Не тут-то было. Завелись наши гости, не остановишь.
— Наш долг — оградить вас от дурного влияния. Вашего Унджуоглу мы знаем как облупленного. Осел ослом. Даже читать-писать толком не умеет. Как же можно следовать его наставлениям?
— Уж если на то пошло, — ввязался я, — то и сам великий пророк наш не умел ни читать, ни писать. Но ему
Слышу, возмущается Хаджи Шакир:
— Не больно-то языки распускайте. А то живо укоротим.
— Да как вы смеете грубить представителям власти?! — так и взвился ветеринар-бей. — Мы с вами по-хорошему, а вы? Ну да что с вас взять? Чурбаны — вот вы кто. Добра не понимаете. Дайте мне портфель, сейчас я составлю протокол.
Я все юлю:
— Зачем зря бумагу переводить? Лучше сделайте свои уколы.
Как об стенку горох, не слушают. Достали бумагу и ручку и ну катать свой протокол. Такого вранья понаписали, что мы просто очумели. А вот о том, что они сами говорили, — ни словечка.

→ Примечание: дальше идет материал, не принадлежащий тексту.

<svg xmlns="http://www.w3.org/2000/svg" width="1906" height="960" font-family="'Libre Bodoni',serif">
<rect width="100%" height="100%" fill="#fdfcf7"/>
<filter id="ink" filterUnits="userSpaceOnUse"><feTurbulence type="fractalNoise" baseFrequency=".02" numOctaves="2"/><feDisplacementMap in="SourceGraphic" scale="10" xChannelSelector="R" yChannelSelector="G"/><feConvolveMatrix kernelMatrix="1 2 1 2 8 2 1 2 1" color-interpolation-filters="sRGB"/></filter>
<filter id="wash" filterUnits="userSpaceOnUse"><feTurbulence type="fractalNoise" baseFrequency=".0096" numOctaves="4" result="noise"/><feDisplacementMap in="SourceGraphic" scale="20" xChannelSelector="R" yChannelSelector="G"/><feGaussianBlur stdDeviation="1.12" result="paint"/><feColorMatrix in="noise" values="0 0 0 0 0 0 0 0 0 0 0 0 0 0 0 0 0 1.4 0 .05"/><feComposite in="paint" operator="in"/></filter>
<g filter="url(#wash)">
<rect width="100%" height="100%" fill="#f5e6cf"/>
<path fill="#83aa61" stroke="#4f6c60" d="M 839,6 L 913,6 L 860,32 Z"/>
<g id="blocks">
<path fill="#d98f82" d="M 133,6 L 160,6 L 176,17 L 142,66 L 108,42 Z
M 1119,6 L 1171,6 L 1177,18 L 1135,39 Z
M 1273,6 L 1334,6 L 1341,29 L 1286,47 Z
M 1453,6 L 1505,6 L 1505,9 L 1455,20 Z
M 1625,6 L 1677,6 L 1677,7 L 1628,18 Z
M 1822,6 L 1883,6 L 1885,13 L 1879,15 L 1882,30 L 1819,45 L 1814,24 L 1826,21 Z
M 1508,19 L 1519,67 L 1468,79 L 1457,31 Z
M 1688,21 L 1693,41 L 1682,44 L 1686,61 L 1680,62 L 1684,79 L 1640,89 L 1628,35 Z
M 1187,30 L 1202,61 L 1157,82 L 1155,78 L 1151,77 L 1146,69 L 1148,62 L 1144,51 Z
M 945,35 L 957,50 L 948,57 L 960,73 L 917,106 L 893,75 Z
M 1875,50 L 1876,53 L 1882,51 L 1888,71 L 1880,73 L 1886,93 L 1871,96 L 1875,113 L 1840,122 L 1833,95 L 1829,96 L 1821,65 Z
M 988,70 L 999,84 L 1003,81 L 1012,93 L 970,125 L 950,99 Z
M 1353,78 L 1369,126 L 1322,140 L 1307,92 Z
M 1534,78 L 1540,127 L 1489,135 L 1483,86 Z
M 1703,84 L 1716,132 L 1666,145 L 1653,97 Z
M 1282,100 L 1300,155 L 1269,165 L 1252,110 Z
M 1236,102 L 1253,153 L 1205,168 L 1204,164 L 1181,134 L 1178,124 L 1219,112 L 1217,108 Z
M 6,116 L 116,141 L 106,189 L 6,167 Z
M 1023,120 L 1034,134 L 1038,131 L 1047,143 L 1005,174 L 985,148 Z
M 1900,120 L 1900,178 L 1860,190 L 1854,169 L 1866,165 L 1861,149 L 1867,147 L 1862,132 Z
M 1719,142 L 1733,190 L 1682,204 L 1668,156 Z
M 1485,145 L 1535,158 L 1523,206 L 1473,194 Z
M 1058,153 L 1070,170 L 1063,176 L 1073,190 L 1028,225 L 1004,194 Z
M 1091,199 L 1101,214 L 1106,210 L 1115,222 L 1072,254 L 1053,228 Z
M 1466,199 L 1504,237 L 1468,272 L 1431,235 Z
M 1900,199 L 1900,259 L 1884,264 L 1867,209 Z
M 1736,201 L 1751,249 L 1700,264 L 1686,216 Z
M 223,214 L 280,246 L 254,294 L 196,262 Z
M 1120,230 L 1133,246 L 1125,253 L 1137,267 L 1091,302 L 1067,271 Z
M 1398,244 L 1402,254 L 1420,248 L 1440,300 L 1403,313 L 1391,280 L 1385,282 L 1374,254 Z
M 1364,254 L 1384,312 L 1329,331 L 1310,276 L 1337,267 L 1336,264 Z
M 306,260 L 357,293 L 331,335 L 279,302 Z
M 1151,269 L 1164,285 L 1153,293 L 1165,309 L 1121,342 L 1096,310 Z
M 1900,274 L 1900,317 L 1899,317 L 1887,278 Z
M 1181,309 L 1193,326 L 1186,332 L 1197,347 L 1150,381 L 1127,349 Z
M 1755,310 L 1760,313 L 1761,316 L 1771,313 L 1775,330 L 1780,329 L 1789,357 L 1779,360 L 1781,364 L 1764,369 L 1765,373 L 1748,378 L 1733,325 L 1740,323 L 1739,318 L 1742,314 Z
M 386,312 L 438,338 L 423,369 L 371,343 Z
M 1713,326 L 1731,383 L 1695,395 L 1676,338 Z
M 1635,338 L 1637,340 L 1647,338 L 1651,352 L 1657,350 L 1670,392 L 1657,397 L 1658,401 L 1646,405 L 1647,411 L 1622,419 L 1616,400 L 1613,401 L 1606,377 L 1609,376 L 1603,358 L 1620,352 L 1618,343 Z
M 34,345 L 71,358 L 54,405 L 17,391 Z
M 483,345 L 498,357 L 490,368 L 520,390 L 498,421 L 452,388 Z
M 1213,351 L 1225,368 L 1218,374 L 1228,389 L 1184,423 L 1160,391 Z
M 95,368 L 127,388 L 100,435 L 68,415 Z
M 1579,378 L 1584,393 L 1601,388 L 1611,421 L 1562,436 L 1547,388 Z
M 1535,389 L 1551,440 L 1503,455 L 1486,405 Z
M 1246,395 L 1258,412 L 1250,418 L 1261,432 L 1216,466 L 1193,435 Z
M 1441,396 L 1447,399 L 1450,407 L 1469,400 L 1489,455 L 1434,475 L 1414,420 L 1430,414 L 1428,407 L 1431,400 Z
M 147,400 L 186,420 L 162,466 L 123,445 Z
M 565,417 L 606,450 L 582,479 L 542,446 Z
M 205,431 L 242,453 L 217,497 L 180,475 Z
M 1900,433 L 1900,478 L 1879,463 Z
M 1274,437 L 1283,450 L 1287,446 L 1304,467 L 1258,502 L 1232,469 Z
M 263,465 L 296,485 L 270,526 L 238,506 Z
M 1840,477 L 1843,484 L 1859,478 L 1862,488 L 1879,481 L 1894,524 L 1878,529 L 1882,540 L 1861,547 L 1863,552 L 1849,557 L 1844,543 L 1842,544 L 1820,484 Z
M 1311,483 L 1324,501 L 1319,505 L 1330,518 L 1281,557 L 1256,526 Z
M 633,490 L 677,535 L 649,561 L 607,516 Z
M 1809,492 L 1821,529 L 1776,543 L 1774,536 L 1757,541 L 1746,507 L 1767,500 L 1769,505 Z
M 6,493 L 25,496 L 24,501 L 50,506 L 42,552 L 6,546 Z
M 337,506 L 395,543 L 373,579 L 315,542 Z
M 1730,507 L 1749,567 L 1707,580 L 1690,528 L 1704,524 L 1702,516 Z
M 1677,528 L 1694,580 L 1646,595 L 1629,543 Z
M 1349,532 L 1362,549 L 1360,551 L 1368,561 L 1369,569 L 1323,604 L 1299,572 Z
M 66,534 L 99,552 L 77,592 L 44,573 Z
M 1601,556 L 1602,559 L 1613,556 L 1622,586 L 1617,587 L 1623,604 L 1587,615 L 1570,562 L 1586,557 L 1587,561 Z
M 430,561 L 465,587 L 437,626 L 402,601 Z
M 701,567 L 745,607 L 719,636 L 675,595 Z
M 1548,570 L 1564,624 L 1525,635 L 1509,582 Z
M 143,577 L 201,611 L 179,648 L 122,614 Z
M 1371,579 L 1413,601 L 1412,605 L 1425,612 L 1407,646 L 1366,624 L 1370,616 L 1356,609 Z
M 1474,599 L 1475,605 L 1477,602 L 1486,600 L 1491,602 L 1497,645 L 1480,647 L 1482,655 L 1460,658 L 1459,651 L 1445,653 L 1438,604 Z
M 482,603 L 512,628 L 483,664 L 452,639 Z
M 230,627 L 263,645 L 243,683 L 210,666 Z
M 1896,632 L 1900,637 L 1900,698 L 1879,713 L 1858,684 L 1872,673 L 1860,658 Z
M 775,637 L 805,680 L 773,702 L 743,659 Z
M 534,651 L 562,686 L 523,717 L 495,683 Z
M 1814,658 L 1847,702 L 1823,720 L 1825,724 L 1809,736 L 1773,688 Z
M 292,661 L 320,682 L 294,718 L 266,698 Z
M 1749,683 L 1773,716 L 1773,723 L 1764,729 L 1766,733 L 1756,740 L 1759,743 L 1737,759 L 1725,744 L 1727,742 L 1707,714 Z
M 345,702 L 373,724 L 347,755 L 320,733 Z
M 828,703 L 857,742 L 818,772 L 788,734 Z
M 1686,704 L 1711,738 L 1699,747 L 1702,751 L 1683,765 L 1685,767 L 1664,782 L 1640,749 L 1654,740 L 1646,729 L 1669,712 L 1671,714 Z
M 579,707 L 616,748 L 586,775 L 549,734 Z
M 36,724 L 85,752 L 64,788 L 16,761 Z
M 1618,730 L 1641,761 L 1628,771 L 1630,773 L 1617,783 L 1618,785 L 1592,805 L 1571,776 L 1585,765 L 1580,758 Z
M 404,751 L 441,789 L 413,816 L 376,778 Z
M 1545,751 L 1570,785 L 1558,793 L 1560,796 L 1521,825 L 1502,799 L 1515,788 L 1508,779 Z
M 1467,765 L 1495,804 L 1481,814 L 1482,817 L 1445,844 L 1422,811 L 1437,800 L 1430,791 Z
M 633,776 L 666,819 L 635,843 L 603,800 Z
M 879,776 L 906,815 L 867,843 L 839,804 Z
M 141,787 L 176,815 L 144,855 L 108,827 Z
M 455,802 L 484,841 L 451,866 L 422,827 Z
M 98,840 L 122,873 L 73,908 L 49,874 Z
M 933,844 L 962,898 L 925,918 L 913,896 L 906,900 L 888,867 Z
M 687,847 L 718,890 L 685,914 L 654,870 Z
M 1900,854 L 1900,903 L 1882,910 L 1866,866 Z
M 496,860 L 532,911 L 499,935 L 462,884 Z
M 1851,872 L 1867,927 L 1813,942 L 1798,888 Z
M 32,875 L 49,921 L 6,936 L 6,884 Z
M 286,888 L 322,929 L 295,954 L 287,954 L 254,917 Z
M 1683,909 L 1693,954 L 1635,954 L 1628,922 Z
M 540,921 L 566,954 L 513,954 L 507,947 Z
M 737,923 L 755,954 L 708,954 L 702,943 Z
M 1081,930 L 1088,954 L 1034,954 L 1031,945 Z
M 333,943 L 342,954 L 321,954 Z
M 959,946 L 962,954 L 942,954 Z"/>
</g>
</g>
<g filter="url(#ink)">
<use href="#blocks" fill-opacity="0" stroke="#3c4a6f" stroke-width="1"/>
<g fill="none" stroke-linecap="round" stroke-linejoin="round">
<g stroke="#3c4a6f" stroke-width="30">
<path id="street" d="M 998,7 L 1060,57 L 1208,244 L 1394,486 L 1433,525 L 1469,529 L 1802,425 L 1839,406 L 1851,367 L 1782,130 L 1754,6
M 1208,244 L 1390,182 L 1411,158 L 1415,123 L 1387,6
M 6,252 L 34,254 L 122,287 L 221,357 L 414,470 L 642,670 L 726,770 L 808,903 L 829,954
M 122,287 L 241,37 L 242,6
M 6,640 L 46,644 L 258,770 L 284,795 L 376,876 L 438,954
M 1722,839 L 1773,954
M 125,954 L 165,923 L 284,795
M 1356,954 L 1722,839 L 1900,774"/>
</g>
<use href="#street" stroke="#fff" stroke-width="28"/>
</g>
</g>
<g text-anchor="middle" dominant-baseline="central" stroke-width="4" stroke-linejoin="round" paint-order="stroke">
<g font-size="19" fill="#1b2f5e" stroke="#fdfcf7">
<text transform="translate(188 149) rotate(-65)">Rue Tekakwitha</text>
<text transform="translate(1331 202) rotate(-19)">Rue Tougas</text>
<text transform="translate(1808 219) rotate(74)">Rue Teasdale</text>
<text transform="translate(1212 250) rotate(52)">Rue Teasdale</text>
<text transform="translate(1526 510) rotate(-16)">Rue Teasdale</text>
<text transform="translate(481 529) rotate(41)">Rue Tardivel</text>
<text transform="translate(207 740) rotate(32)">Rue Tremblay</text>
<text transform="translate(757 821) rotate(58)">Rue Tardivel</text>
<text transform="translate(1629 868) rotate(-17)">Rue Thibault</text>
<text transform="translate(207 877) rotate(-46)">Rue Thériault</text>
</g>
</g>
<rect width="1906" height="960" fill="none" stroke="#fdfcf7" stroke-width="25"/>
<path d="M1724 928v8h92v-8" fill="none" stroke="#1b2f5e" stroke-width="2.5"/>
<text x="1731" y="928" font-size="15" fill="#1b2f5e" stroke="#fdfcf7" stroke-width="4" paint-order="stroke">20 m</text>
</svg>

— Не забудьте написать, что вы нашего Унджуоглу-эфенди обзывали ослом и невеждой, — не выдержал Хаджи Шакир.
— Не хватало еще, чтобы я марал бумагу этим поганым именем, — осадил его ветеринар-бей. — Будь он проклят, ваш Унджуоглу, мать его перемать.
Хаджи Шакир подскочил к нему, вырвал протокол и — на мелкие клочки.
Ветеринар схватил его за грудки и — хрясь по лицу!
Нехорошее дело получилось, очень нехорошее. Не знал он, что тут вся родня Шакирова собралась — и братья, и племянники. Неужто же уважающий себя человек такое поругание стерпит? Ты ему плюху, а он тебе сдачи. И пошло, закрутилось. Я уже столько лет староста, а рукоприкладством, упаси бог, не занимаюсь.
Тут Шакирова родня всем скопом на них набросилась. Скрутили и давай молотить кулаками. И тумаков, и пинков обоим надавали. Заодно и шоферу попало, самую малость. Врать я не люблю. Все лица в синяках и ссадинах, родная мать не узнает.
А я только кричу сзади:
— Отпустите их! Отпустите!
Какое там! Уж если стрела вылетела из лука — обратно в колчан не воротится.
Хорошо хоть оба ветеринара были парни крепкие, выдюжили, не померли.
Шакирова родня колотила их, пока не поостыла.
— Что было, то прошло, — говорю я обоим ветеринарам. — А теперь сделайте свои уколы.
Они и слушать не стали. Еще бы — после такой-то таски. До уколов ли тут?
Кинулись они к своему джипу, сели, поддали газку — счастливого вам пути, дорогие!
— Ну, ждите теперь беды, — предупредил я наших деревенских. — Так нам этого не спустят, вот увидите!
И точно! Через три дня являются в нашу деревню два жандарма с ружьями. Ну, думаю, сейчас нас всех загребут, за решетку упрячут.